U.S. House district for Maine

Maine's 2nd congressional district is a congressional district in the U.S. state of Maine. Covering 27326 sqmi, it comprises nearly 92% of the state's total land area. The district comprises most of the land area north of the Portland and Augusta metropolitan areas. It includes the cities of Lewiston, Bangor, Auburn, and Presque Isle. The district is represented by Democrat Jared Golden, who took office in 2019.

It is the largest district by area east of the Mississippi River, and the 24th largest overall. It is the second-most rural district in the United States, with 72% of its population in rural areas, and it has the second-highest proportion of non-Hispanic White residents (90.9%); only Kentucky's 5th congressional district exceeds it in the two categories.

With a Cook PVI of R+4, it is the most Republican-leaning district with a Democratic representative in the United States. It voted for Republican Donald Trump in 2016, 2020, and 2024 and notably voted for Democratic Representative Jared Golden in both the 2020 and 2024 elections. It was one of six congressional districts in 2020 and 13 districts in 2024 that voted for Donald Trump for president while simultaneously electing a Democrat to the House of Representatives.

==History==
Until the Missouri Compromise was reached in 1820, Maine was a part of Massachusetts as the District of Maine.
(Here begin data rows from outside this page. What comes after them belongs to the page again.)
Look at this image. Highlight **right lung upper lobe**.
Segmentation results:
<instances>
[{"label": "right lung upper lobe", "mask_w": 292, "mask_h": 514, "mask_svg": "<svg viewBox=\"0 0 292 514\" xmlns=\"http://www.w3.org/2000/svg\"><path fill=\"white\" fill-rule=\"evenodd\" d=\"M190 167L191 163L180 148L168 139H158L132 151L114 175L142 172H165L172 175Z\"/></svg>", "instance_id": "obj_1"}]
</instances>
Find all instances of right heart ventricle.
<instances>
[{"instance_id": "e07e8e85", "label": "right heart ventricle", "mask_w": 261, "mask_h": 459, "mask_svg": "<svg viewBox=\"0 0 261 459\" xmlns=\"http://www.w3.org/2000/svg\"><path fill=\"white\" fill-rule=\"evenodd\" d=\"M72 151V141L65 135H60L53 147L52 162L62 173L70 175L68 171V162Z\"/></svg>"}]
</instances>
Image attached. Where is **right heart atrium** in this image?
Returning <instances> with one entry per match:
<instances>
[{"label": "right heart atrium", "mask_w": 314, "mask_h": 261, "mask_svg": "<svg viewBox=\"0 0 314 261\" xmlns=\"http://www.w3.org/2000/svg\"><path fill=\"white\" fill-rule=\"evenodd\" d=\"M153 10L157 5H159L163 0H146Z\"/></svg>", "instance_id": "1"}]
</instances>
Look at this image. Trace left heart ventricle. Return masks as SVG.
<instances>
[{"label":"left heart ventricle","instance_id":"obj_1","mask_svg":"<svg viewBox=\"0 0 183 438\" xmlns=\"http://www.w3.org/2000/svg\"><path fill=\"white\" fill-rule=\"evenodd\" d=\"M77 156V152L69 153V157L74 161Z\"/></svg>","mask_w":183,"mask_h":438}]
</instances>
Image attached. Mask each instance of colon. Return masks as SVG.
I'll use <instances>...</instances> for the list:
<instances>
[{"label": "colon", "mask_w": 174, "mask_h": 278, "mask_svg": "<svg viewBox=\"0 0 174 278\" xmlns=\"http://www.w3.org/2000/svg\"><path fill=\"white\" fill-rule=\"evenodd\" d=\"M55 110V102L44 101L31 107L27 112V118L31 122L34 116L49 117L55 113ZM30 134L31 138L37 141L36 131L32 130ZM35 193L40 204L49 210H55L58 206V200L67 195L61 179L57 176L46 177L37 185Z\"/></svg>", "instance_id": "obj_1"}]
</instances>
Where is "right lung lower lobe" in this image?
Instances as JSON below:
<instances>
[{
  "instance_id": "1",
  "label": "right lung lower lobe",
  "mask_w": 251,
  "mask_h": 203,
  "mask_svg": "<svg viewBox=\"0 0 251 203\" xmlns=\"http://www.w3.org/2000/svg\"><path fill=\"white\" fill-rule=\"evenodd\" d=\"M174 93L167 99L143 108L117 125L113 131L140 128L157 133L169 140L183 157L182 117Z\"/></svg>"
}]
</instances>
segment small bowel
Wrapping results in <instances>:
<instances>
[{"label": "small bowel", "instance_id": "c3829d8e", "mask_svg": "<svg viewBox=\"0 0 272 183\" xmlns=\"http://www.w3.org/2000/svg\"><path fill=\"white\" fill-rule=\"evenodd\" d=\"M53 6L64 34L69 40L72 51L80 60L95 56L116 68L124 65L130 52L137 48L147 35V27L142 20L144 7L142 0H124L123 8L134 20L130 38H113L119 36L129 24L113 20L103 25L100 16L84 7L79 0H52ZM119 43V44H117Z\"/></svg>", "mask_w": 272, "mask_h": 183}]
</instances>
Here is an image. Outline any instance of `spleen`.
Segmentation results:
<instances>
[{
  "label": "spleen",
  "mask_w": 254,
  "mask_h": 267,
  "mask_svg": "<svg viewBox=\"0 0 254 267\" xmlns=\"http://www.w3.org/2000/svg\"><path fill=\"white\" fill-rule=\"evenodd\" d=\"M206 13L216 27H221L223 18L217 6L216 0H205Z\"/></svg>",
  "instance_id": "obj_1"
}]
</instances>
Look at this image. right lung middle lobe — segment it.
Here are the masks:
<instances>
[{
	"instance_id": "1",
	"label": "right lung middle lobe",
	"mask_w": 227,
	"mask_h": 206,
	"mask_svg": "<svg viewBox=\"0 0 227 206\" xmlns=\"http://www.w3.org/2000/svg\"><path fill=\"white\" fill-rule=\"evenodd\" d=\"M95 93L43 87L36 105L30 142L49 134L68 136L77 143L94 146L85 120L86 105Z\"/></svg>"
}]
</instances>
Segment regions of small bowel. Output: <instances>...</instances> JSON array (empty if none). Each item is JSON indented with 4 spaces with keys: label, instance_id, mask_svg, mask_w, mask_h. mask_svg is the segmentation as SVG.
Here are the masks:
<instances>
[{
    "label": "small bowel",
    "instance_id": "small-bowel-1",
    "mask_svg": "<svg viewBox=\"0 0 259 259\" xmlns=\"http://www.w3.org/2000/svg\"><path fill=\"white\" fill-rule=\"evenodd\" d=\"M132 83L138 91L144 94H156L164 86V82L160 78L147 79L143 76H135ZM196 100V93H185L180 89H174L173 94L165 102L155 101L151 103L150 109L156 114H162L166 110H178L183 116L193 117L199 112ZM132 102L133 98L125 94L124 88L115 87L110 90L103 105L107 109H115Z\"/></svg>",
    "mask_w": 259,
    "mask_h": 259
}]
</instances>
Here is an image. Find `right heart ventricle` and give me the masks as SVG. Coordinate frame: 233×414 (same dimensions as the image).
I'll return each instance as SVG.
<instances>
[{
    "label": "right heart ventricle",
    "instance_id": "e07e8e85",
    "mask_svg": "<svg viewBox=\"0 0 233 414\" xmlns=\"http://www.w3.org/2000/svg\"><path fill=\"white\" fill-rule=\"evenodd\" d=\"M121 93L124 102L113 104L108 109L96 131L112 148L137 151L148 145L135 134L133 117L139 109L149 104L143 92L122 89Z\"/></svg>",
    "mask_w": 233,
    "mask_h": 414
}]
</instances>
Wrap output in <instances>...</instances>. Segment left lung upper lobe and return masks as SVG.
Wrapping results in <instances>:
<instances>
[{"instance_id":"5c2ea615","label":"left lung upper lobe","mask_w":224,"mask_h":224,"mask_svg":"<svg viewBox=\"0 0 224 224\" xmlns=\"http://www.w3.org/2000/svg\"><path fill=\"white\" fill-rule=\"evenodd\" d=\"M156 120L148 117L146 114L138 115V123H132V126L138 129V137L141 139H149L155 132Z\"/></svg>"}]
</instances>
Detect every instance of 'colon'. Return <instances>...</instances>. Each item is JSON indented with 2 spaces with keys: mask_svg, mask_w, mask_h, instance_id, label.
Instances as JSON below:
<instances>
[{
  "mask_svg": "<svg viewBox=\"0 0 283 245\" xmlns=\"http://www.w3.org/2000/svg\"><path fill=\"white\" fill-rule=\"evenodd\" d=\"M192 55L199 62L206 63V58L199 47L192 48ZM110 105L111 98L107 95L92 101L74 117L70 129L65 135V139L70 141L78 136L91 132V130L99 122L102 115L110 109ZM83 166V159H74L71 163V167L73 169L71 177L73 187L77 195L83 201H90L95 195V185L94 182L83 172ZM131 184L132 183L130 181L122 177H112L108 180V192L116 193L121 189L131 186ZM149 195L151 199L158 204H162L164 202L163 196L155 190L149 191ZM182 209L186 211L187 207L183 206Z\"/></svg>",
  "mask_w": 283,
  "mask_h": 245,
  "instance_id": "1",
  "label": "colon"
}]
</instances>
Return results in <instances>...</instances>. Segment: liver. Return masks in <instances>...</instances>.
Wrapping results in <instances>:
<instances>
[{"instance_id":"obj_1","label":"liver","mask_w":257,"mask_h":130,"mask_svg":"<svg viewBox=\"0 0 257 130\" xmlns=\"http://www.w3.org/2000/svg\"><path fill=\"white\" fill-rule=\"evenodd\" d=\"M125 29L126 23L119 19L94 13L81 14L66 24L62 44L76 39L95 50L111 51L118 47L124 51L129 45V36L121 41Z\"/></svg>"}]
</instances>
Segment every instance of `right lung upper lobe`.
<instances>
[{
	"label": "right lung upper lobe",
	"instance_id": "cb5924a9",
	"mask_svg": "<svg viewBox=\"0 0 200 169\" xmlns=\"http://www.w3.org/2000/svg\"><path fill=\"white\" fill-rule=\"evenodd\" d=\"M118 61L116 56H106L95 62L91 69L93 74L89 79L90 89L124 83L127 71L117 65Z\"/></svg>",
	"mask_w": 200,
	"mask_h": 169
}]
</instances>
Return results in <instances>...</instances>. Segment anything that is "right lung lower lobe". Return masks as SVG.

When it became a state in 1820, Maine had seven congressional districts credited to it (Massachusetts including Maine had been given 20 districts after the 1810 census). Since Maine became a state, all but two districts have been reallocated to other states.

In 2018, the district became the first in the United States to elect the ranked choice winner over the first-past-the-post winner, after a referendum in 2016 changed Maine's electoral system from the latter system to the former. Incumbent representative Bruce Poliquin won a plurality of the first preference votes. However, the second and third preferences from two independent candidates flowed overwhelmingly to Jared Golden, allowing him to win with 50.6% of the vote once all preferences were distributed.

Historically, the district has tended to keep its incumbents regardless of party. When Golden defeated two-term Republican incumbent Bruce Poliquin in 2018, it was the first time an incumbent had lost reelection in the district since 1916. Since 1965, the district's representatives have frequently sought statewide office. Three U.S. senators (Democrat William Hathaway and Republicans William Cohen and Olympia Snowe), one governor (Democrat John Baldacci), and one nominee for governor (Democrat Mike Michaud) all previously held the seat. Due to its size, the district's congressman is usually reckoned as a statewide figure; its footprint includes portions of all three television markets anchored in the state.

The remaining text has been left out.